Мила вспомнила, как он кивнул и, выходя из комнаты, остановился.

– Квартиру можешь оставить себе. Я поселюсь на даче, – не оборачиваясь, глухо сказал он. – Ты не против?

– Тогда забирай и машину. Я никогда не сяду за руль, – заметила Мила. – Машина тоже твоя. Да, и компьютер. Он тебе нужнее.

– Благодарю, – сухо ответил Максим. И, уже ни к кому не обращаясь, добавил: – Просто пособие по разводу двух образованных, культурных людей…

Перед глазами Милы промелькнула картина, как Смыслов собирал вещи. Ей казалось, он ждет, что она рано или поздно остановит его. Он не верил до конца, что развод все-таки свершится, а уже после суда, грустно посмотрел на нее, улыбнулся. Его лицо совершенно менялось, когда он улыбался. Эта улыбка действовала на Милу, как на быка красное. Едва сдерживая раздражение, она не понимала, как он может вот так глупо улыбаться и при том совершенно искренне…

– Ну, будем прощаться? – нетерпеливо спросила она, закидывая сумочку на плечо. Все уже вышли из зала, они остались вдвоем.

– До свидания. Я еще пару раз заеду домой кое-что забрать, а потом оставлю тебе ключи. Пожалуй, я оставлю их на вешалке в прихожей, – Смыслов говорил об этом так, как будто это было самым важным в их последнем разговоре. Потом он замолчал и вдруг осторожно взял руку Милы и поцеловал. Прикосновение его сухих, горячих губ заставило Милу вздрогнуть.

– Ты что? – она выдернула руку, спрятав ее за спину. Карие глаза ее гневно сверкали.

– Ничего, прости, – Смыслов покраснел. – Я уже не должен, понимаю.

– Не нужно, действительно, не нужно.

– Надеюсь, теперь ты получишь все, о чем мечтала, – Максим пытался поймать взгляд Милы, но она упорно не желала на него смотреть.

– Да, да, наверное, получу. Хотя, о чем это я? Я хотела сказать, что наверняка!

– Знаешь, мне до сих пор не верится, что это происходит с нами.

– Человек ко всему привыкает, – Мила глубоко вздохнула. Ей хотелось поскорее выйти из опустевшего зала. – Единственное, что мне нужно тебе сказать… Я хочу, чтобы знал: я не ухожу к другому мужчине. Я никогда не изменяла тебе.

– О, конечно. Ты не можешь жить со мной, со мной. Это я уже понял, могла бы не повторять, – усмехнулся Максим. – Я слишком хорошо изучил тебя, Мила Николаевна. Тебе не нужны другие мужчины. Тебе вообще никто не нужен, кроме работы, признания твоего таланта.

– Работа здесь не при чем. Мы разные были, разными остались.

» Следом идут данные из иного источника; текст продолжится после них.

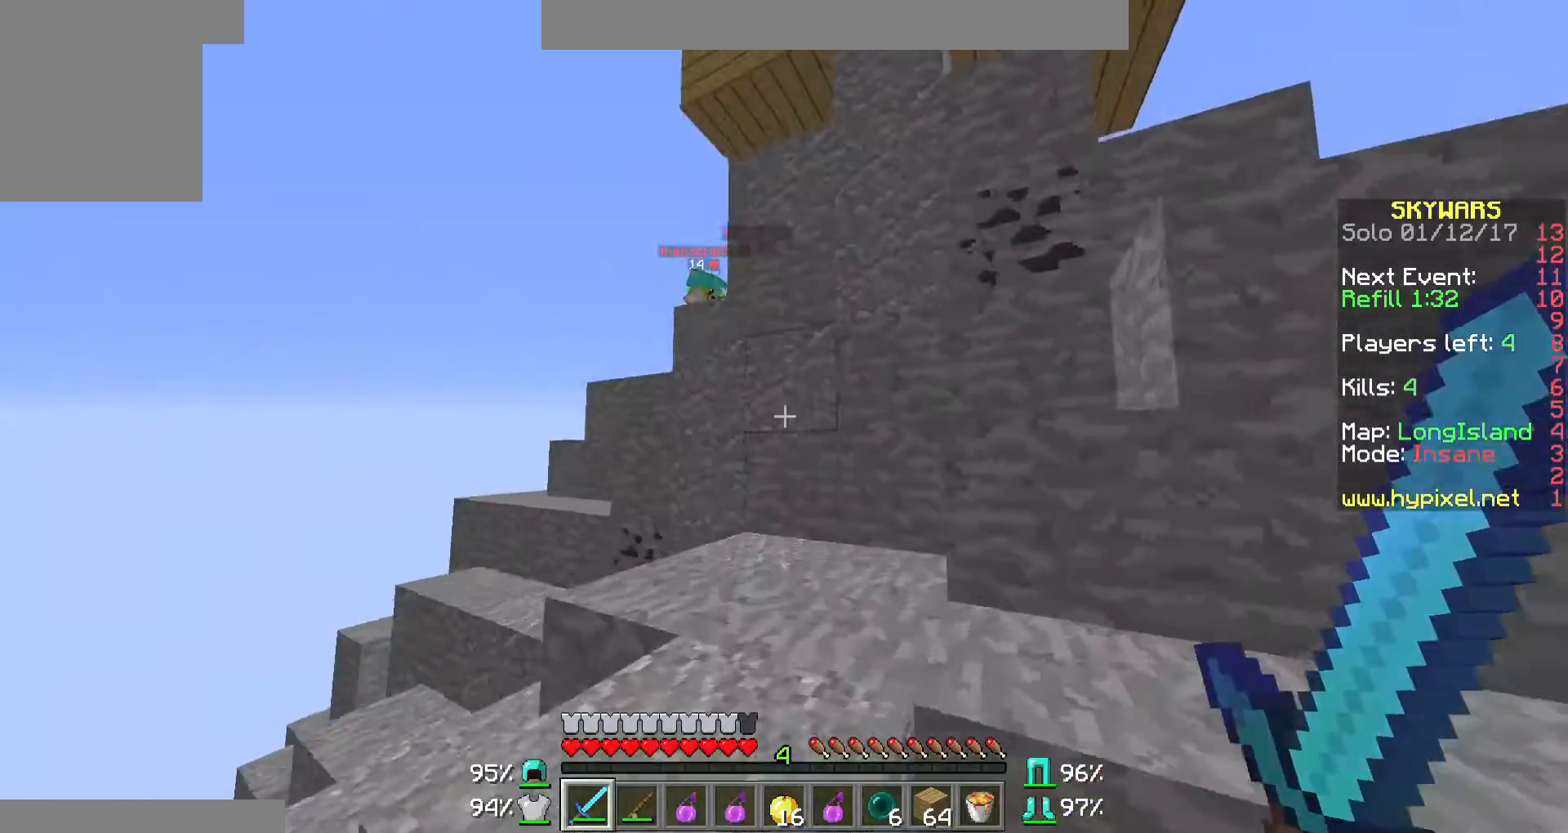
{"keys": ["w"], "mouse": [], "events": [[300, "a", "up"]]}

Люди живут вместе, пока их что-то связывает: любовь, уважение, чувство долга, наконец.

– Интересно, что, по-твоему, связывало нас почти двадцать пять лет? – серые глаза Смыслова смотрят прямо, и Мила не в силах отвести взгляд. Опустить глаза, значит, признать свою слабость, а она была и останется сильной!

– Какая теперь разница?

– Никакой, ты снова права. Ты очень практичная женщина, Мила, очень современная и успешная. Оставайся такой всегда, несмотря ни на что! Я желаю тебе добра.

– Спасибо, Макс, – Мила натянуто улыбнулась. – Прощание затянулось.

– Извини. Я больше не стану докучать тебе. До свидания.

Поведение Максима выбивало ее из колеи. Он не должен был так себя вести. Она фактически предает его, разрушает их брак, а он смотрит грустными глазами, словно прощения просит. Волна жалости поднялась и в одно мгновение захлестнула раздражение последних самых трудных месяцев. Нет, он непредсказуем, ее Смыслов. Нет, не ее. Уже не ее…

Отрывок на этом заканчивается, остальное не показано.